There's a question making the rounds in every engineering Slack, every tech subreddit, every conference hallway: are coding jobs dead?
The answer, if you spend enough time thinking honestly about it, is no. But the more interesting answer is: it depends on what kind of engineer you are.
A lot of engineers right now are scrambling. Contributing to open source not because they care about the project but because it looks good on a promotion rubric. Taking courses not because they're curious but because someone told them they should be. Chasing the identity of a "serious engineer" without interrogating what that actually means for them specifically.
This is understandable. The industry is loud about what a good engineer looks like. OSS contributions. Side projects. Deep systems knowledge. A GitHub profile that bleeds green.
But there's a difference between wanting to be a certain kind of engineer and wanting to want to be that kind of engineer. That distance — two layers removed from actual desire — is where a lot of people are living right now. And no amount of courses or pull requests fixes a motivation problem dressed up as a skills gap.
Here's the honest picture of what AI tools like Claude, GitHub Copilot, and others actually do to software engineering: they compress the middle.
Boilerplate is cheaper. CRUD applications are faster to ship. The engineer who knew exactly one framework and applied it the same way every time is genuinely more replaceable than before.
But the engineer who understands why the system is slow, why the database query degrades at scale, why the memory usage spikes at 3am — that engineer is not more replaceable. They're less replaceable, because AI tools make the surface layer cheap and the deep layer relatively more valuable.
Consider what happens when you use something like Claude Code — an AI agent that reads, writes, and executes code on your behalf. On the surface it feels like magic. Underneath it is a set of deeply human engineering problems.
None of this is going away. If anything, as AI systems become more capable and more embedded in infrastructure, the demand for engineers who understand what's happening underneath them will increase. The AI raises the floor. It does not lower the ceiling.
Here is the uncomfortable truth about becoming a deep engineer: there is no shortcut, and most shortcuts are actually detours.
You do not become a systems engineer by completing a Coursera specialization, though good courses help. You do not become one by contributing to a popular OSS project, though that experience has value. You become one by encountering a problem you cannot solve with the tools you have, refusing to accept the surface explanation, and pulling on the thread until you understand what is actually happening.
The engineers who know internals deeply are not smarter than everyone else. They accumulated hours in discomfort. They debugged things that made no sense for days. They read source code not because it was fun but because the alternative was not understanding. And then, somewhere in that process, it became interesting — because understanding is intrinsically rewarding once you get a taste of it.
The question is not "how do I learn internals." The question is "what problem do I care enough about to be frustrated by." That frustration is the curriculum. Everything else is just material.
If you want to develop genuine systems depth, the path is less exotic than it sounds.
Start with how computers actually work.

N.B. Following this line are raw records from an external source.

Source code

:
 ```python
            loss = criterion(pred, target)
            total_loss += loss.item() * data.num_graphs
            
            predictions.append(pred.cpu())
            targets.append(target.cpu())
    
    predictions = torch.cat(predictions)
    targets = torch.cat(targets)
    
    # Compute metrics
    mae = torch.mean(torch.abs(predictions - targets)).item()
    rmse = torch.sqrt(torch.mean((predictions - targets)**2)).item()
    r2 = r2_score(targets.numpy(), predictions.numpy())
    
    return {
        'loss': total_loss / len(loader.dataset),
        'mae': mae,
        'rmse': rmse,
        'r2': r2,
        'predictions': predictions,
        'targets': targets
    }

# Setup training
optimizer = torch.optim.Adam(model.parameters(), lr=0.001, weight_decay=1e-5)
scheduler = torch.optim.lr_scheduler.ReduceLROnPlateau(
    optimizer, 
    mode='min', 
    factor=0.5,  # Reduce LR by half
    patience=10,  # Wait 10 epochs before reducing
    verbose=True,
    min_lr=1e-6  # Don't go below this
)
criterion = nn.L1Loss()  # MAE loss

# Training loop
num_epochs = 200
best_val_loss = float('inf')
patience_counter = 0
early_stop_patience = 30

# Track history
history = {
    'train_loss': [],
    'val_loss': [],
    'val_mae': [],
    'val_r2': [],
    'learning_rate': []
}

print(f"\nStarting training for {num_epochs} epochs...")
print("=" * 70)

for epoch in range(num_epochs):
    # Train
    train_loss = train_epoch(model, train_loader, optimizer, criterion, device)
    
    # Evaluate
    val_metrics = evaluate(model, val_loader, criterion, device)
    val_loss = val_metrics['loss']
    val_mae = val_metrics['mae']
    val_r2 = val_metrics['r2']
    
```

Nand to Tetris — a course available free online from Hebrew University — builds a complete computer from logic gates up through a programming language. Most working engineers have never done this. The ones who have think differently about every layer above it.
Then study operating systems. Not to become a kernel developer, but because the OS is the contract between software and hardware. Understanding processes, memory management, scheduling, and file systems means you can look at a performance problem and reason about where it could possibly be coming from.
Then pick a real problem in your actual work. Slow queries.
Memory leaks. Mysterious latency spikes. Follow those
problems down as far as they go. Use profiling tools —
perf, flamegraphs, strace. Read
the source of the tools you use when they behave
unexpectedly. Instrument everything.
The knowledge compounds. Each layer you understand makes the next layer faster to learn.
There is a version of the "deep knowledge" conversation that is really about something else: wanting to feel like a serious engineer. Wanting to belong to a certain kind of professional identity. Wanting the respect that comes from being the person others bring hard problems to.
That is a legitimate want. But it is worth being honest that it is an identity question, not just a skills question. Because identity questions do not get resolved by learning the right things. They get resolved by doing meaningful work and having that work recognized.
If you are already excelling at your job, innovating, winning internal competitions, and shipping things that matter — you may already be deeper than you think. The gap between your current self and the engineer you want to become might be smaller than the tech industry's narrative makes it feel.
Coding jobs are not dead. The engineers who are safest are not the ones who know the most frameworks. They are the ones who understand what is happening underneath the frameworks — who can look at a black box and reason about its internals, who are not helpless when the abstraction leaks, who know which questions to ask when no one else knows what is wrong.
That kind of knowledge is not built in a weekend. It is built through genuine curiosity, sustained frustration, and the habit of never fully accepting "it just works" as an answer.
The plumber always has a job. The question is whether you are willing to learn the pipes.
This article was developed from a conversation about OSS contributions, career growth, systems engineering, and what it actually means to go deep in your craft.